Autres décisions-phares : madame l’épouse a été confirmée, sans tapage, gestionnaire principale. Bien entendu, suivant instruction orale du Ministre, le chauffeur a été  désigné  dans les fonctions de « factotum-tous-tous-terrains » (ce mot énigmatique, imprononçable et titubant, c’était la première fois que je l’entendais…). Bien entendu, la secrétaire particulière a été, de même, placée dans les fonctions fantomatiques de «  conseillère occulte ».

Dès le lendemain, madame l’épouse, gestionnaire en titre, a convoqué sur recommandation du Comité de supervision scientifique : tous les couturiers,  tous les boutiquiers, tous les pharmaciens, tous les  commissionnaires, tous les bonimenteurs de la fabrication et du commerce des masques-barrières, avec comme messages : l’amélioration des modèles existants de ces masques, leur distribution gratuite et démocratique, et enfin leur conformité aux règles sanitaires, écologiques et légaux. Sur le marché en effet, on avait affaire  à une explosion de marques de masques-barrières les plus fantaisistes, les plus cocasses, les plus carnavalesques.  Par exemples :

-   les masques –sapeurs, inspirés des  pagnes Wax, avec des  motifs et des répliques assortis,  de la tête au pied (du foulard jusqu’aux chaussures, en passant par les vêtements et les sous-vêtements) ; et, en plus avec les effigies et les slogans des porteurs et des porteuses ;

-   les masques-cliniques, disponibles dans les hôpitaux et les pharmacies, moyennant ordonnances médicales ;

-   les masques-voyageurs, sorte de cache-nez et  de  coupe-lumière que les hôtesses de l’air distribuent lors des vols internationaux ;

-   les masques- bio, recueillis dans les tas de feuilles de papayer, d’avocatier ou de chikwangue ;

-   les masques-pende, sur le modèle des costumes rituels en raphia, couvrant l’entièreté du corps.

Tout ça a été amélioré dans la mesure du possible,  puis  distribué gratuitement selon les goûts et le statut des porteuses et des porteurs : dans les marchés encore ouverts, sur les trottoirs encore  déconfinés, dans les hôpitaux encore accessibles, dans les autobus encore en marche, dans les chenils encore désinfectés… C’est qu’à l’appel de madame l’épouse du Ministre, tous les couturiers, négociants et artisans avaient accouru, toutes tendances, tous styles et tous modèles confondus…

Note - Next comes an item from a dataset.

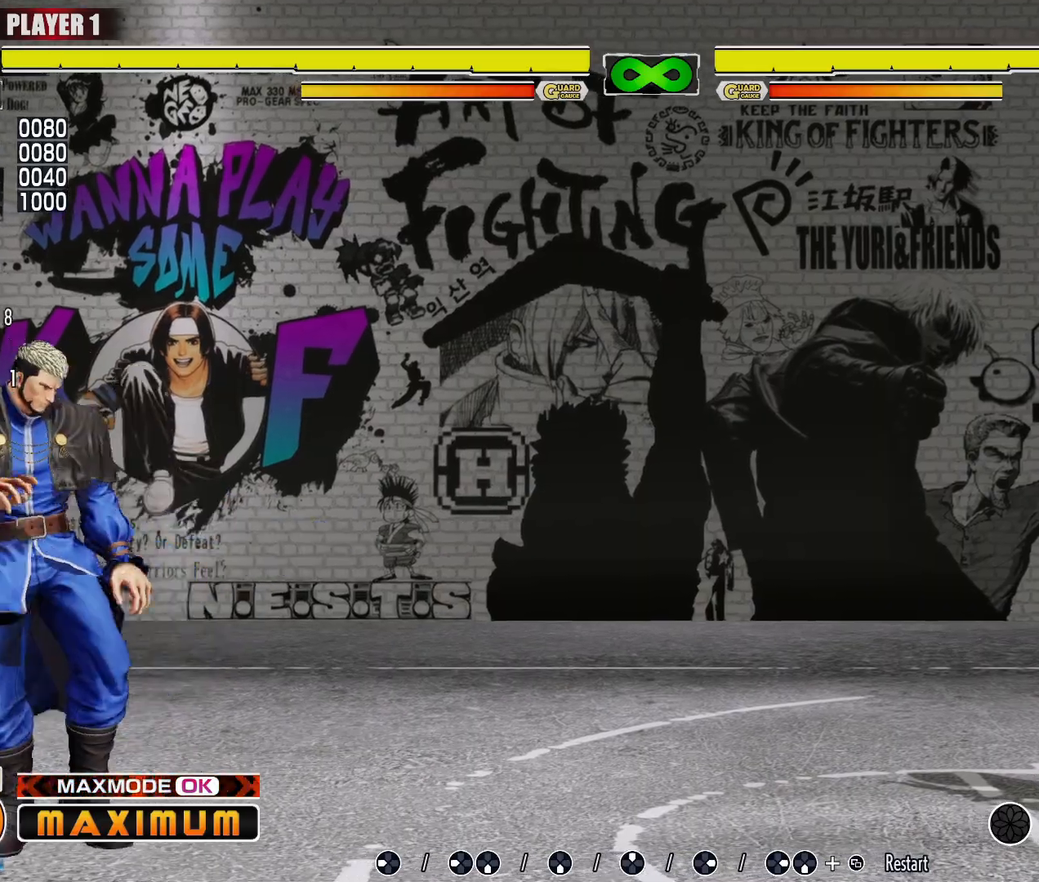
{"buttons": [], "events": []}
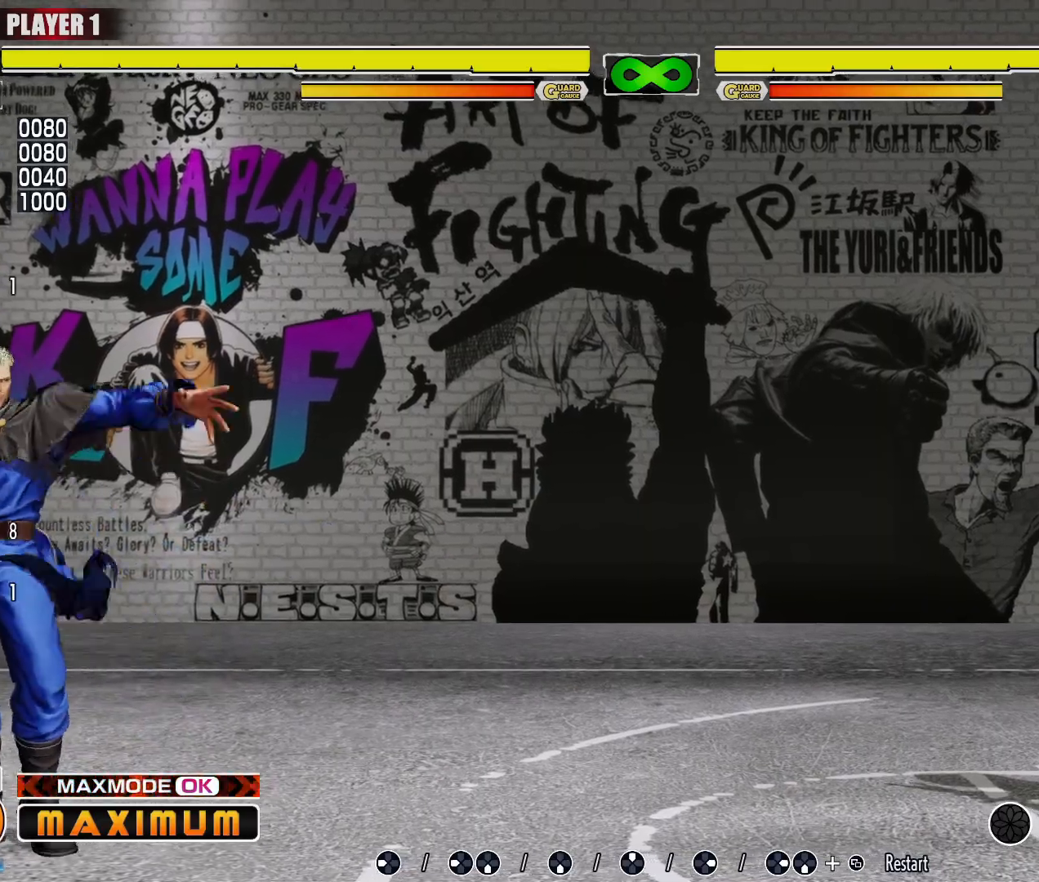
{"buttons": [], "events": []}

… Or, l’affaire-là a commencé à sentir mauvais quand des journalistes mal intentionnés, hostiles à cette campagne de bienfaisance, ont signalé  que « contrairement  aux fanfaronnades tapageuses de Son Excellence et de son épouse, que :  primo, les masques-barrières distribués n’avaient fait l’objet d’aucun contrôle d’hygiène ni de conformité ;  que secundo, l’entreprise gérée  par madame l’épouse s’alimentait des surplus, des surcoûts et des sur-‘’cop’’ évadés du Trésor Public ;  que tertio, les masques-barrières de la Fondation FS ont été retrouvés sur le marché noir, à tarifs spéculatifs, entre les mains vénales de revendeurs véreux ».

Vérification faite discrètement par mes propres soins, par mes propres réseaux, et à l’abri de la vigilance du Comité de supervision bio-éthique et bio-esthétique,  ce marché noir, ce business-‘’cop’’ des masques-barrières  était tripatouillé  par  la … secrétaire particulière et sa clique.